En uno de los primeros diálogos que escuchamos, el jefe de una partida de
cazadores que busca vivo a un hombre sin que sepamos la razón les dice,
después que estos le hayan disparado al fugitivo: “Encuentren el cadáver”, a
lo que uno de ellos retruca: “No hay cadáver, es imposible hallarlo porque
cayó al agua”. “Siempre hay cadáver” es la fría línea con la que el primero
acaba la conversación. O siempre hay cuerpo, que es lo que literalmente
dice.
La película
transcurre en 1868, lo que significa decir que la primitiva y sangrienta
época de la conquista del Oeste va cediendo terreno al establecimiento de
comunidades organizadas e instituciones reguladoras de la vida en sociedad,
pero la llamativa marginalidad del film tiene mucho más que ver con nuestra
época, y con nuestra desconfianza o escepticismo hacia aquello que hemos
dado en llamar civilización.
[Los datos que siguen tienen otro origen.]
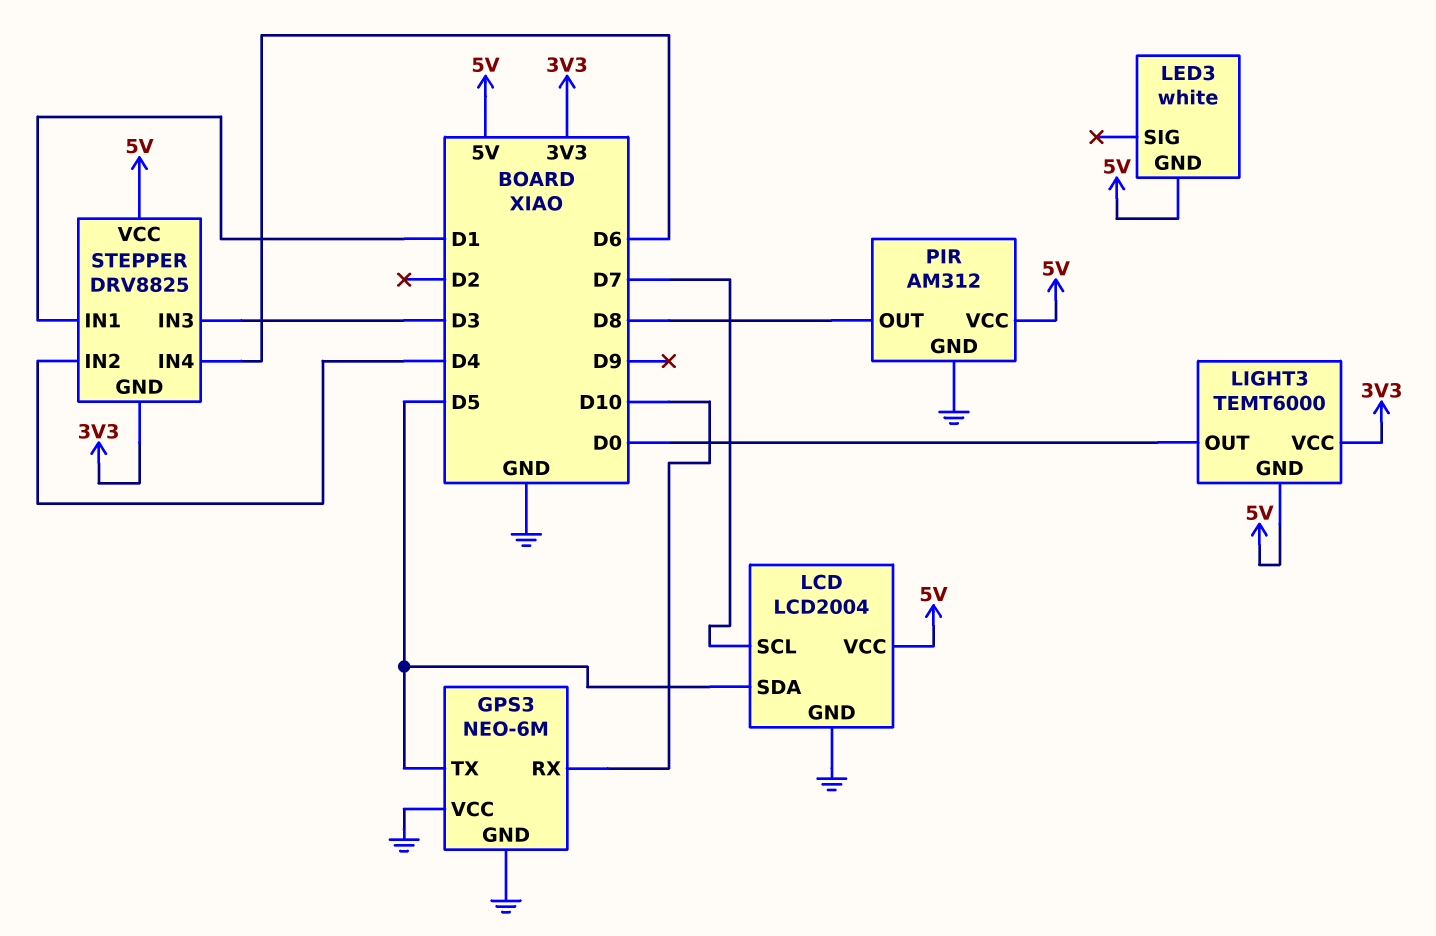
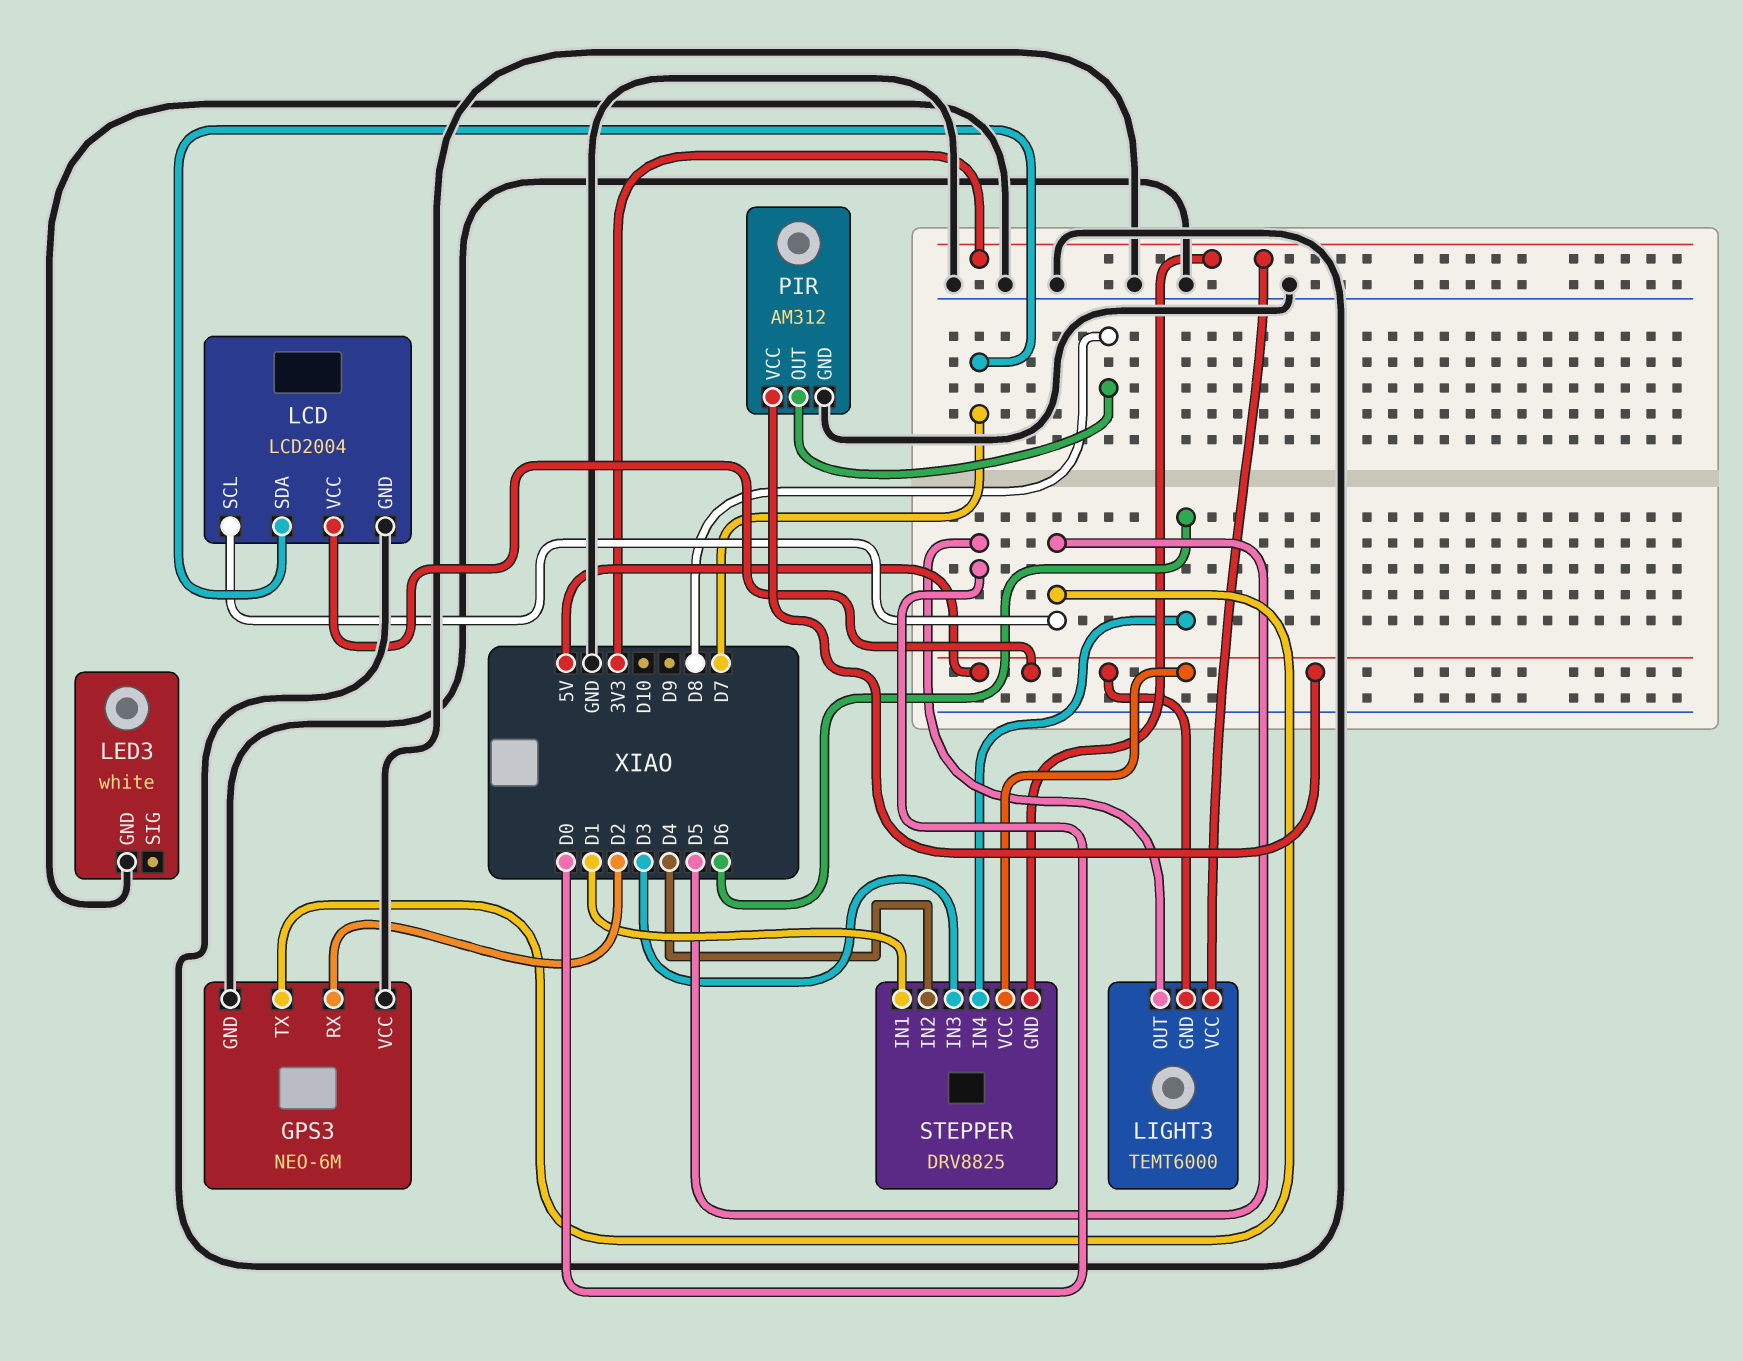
GPS3 pin RX: D10 -> D2
LCD pin SCL: D7 -> D5
LCD pin SDA: D5 -> D7
LED3 pin GND: 5V -> GND

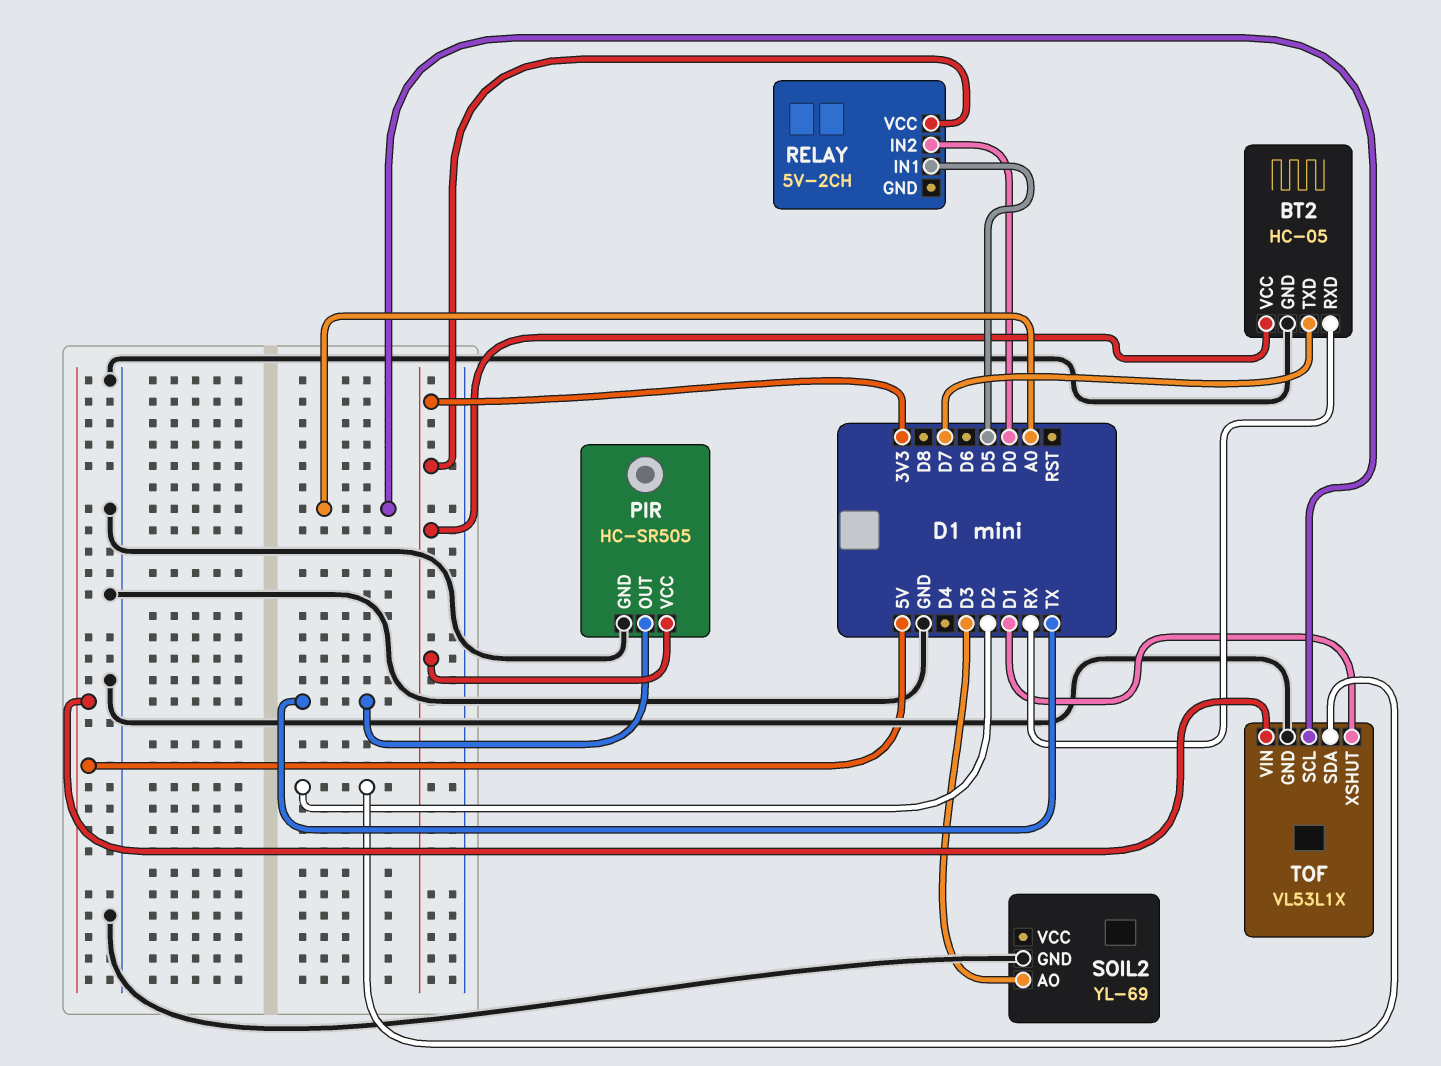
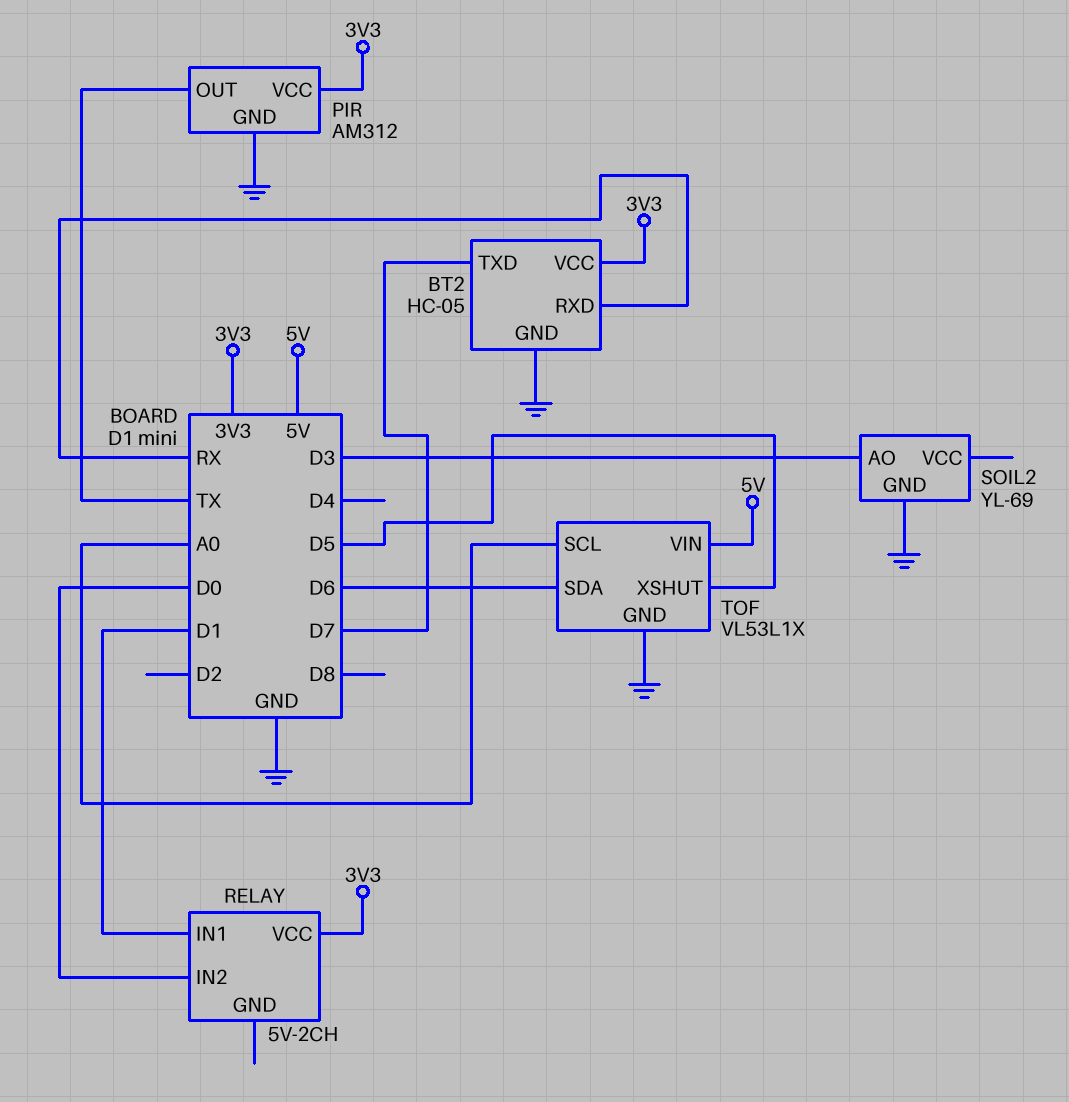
PIR: HC-SR505 -> AM312
RELAY pin IN1: D5 -> D1
TOF pin SDA: D2 -> D6
TOF pin XSHUT: D1 -> D5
No hay aquí siquiera la individualidad propia
de los primeros westerns, que ensalzaba la voluntad del héroe pero sin dejar
de vincularla con la iniciativa privada como forma de progreso social, sino
una preponderancia casi fatal del cuerpo, de su materialidad sin sentido, de
su afán de supervivencia más allá de toda norma, ley o sentimiento. Por eso
no extraña que el núcleo argumental del film sea el de la venganza, que
nubla la razón y potencia la naturaleza animal del cuerpo en pos de un fin
incompatible con la vida comunitaria y con la vida misma. Por eso no extraña
que, ante la imposibilidad de recrear y creer en una épica fundante y
optimista, todo acabe resolviéndose con una dudosa y casi alucinatoria
reconciliación en nada acorde con la rigurosa brutalidad del resto del film.